Sure. I considered software. But I'm a hardware guy. I like designing boards. 
The rig was designed to do amplitude and phase simply. The final design will 
have a $5 48 MHz microprocessor included. I'm using that one because of speed 
and memory. When that proves out I might redesign for a $2 24 MHz processor. 
Onesies prices at Mouser

Besides the hardware better illustrates the concepts than software. And I don't 
have to tie up a PC if I don't want to. 

I haven't priced everything out yet because the design is not done. I'd be 
surprised if the cost was over $20 in parts for everything - power supply not 
included.
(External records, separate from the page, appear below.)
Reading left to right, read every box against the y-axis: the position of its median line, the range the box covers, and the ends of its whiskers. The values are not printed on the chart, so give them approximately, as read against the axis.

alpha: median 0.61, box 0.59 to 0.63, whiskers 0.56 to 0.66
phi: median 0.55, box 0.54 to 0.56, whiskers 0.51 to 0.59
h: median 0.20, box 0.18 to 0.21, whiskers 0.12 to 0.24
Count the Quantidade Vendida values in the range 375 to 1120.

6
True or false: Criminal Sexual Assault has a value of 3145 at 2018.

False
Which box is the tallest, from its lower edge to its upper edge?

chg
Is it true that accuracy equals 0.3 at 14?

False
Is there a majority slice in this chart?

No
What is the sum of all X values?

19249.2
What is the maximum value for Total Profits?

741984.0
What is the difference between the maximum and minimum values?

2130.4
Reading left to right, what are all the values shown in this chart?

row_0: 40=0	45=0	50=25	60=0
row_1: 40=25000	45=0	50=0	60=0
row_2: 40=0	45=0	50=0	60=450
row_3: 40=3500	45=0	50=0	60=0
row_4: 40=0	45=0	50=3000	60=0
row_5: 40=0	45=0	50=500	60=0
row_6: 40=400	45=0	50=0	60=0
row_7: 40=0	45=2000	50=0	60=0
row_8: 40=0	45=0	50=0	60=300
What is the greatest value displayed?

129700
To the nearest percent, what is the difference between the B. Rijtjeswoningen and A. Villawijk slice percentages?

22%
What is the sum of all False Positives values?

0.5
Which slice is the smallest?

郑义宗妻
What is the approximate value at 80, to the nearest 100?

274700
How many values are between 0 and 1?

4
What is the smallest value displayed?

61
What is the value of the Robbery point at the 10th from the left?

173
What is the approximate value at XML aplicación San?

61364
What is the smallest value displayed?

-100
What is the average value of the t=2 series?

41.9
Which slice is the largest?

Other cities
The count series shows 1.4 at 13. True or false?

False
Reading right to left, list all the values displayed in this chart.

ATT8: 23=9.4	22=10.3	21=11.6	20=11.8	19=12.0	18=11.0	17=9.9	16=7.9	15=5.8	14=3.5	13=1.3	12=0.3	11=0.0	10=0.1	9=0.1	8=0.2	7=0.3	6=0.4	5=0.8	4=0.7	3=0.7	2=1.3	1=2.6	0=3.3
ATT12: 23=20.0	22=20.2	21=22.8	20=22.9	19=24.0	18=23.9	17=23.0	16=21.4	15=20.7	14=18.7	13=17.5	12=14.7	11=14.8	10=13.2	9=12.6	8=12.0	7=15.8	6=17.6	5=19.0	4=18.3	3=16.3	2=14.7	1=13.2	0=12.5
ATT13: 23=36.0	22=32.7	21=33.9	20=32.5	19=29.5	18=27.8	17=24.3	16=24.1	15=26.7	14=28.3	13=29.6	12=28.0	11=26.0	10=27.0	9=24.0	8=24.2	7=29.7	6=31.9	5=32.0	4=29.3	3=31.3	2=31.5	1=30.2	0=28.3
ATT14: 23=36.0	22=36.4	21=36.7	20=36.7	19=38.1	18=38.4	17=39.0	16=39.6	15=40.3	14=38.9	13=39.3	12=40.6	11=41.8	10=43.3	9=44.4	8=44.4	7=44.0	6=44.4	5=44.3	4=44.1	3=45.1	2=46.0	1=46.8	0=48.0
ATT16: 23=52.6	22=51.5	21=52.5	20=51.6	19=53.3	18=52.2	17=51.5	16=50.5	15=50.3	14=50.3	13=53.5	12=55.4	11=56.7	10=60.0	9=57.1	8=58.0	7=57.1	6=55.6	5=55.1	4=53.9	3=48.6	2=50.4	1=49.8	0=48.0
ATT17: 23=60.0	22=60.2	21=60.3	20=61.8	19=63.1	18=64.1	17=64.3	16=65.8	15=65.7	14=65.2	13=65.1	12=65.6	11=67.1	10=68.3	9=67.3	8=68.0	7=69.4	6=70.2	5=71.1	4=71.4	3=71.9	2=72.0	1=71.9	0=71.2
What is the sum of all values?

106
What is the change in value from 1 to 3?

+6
PCB extra. 

Feel free to send this along to the list if you are inclined. 

Simon
 Engineering is the art of making what you want from what you can get at a 
profit. 
I like Polywell Fusion.
 

    On Tuesday, January 3, 2017 5:53 AM, Hal Murray <hmur...@megapathdsl.net> 
wrote:
 
 

 
time-nuts@febo.com said:
> I have come up with a ridiculously simple WWVB simulator that simulates both
> the AM modulation and the BPSK modulation.  

Did you consider software?

Is the audio on a Raspberry Pi fast enough?

I haven't looked at any details, but you can get ARM CPUs for ballpark of $5 
on eBay.  There is a good chance that one of their IO devices will let you 
send raw bits via a DMA channel.



-- 
These are my opinions.  I hate spam.